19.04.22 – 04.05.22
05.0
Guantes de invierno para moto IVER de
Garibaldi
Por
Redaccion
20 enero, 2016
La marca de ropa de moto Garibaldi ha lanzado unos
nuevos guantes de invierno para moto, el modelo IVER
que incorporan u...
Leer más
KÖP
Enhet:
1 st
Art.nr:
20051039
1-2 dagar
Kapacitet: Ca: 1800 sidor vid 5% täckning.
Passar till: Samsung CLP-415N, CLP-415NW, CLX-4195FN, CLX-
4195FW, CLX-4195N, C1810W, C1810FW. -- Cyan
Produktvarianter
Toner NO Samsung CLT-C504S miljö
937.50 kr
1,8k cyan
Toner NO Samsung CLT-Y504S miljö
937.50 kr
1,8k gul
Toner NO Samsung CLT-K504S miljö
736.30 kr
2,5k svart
# # # # #
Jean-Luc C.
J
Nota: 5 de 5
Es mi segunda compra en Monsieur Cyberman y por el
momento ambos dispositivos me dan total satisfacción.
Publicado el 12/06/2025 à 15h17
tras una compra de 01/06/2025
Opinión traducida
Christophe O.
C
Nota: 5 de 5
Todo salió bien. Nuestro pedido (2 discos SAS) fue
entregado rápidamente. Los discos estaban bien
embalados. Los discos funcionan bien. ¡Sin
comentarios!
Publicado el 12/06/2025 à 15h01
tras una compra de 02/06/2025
# # # # #
Problem -> Copy verbatim the lines beginning at the one that contains "Jean-Luc C." and ending after the one that contains "tras una compra de 02/06/2025".

Finished exercise ->
Jean-Luc C.
J
Nota: 5 de 5
Es mi segunda compra en Monsieur Cyberman y por el
momento ambos dispositivos me dan total satisfacción.
Publicado el 12/06/2025 à 15h17
tras una compra de 01/06/2025
Opinión traducida
Christophe O.
C
Nota: 5 de 5
Todo salió bien. Nuestro pedido (2 discos SAS) fue
entregado rápidamente. Los discos estaban bien
embalados. Los discos funcionan bien. ¡Sin
comentarios!
Publicado el 12/06/2025 à 15h01
tras una compra de 02/06/2025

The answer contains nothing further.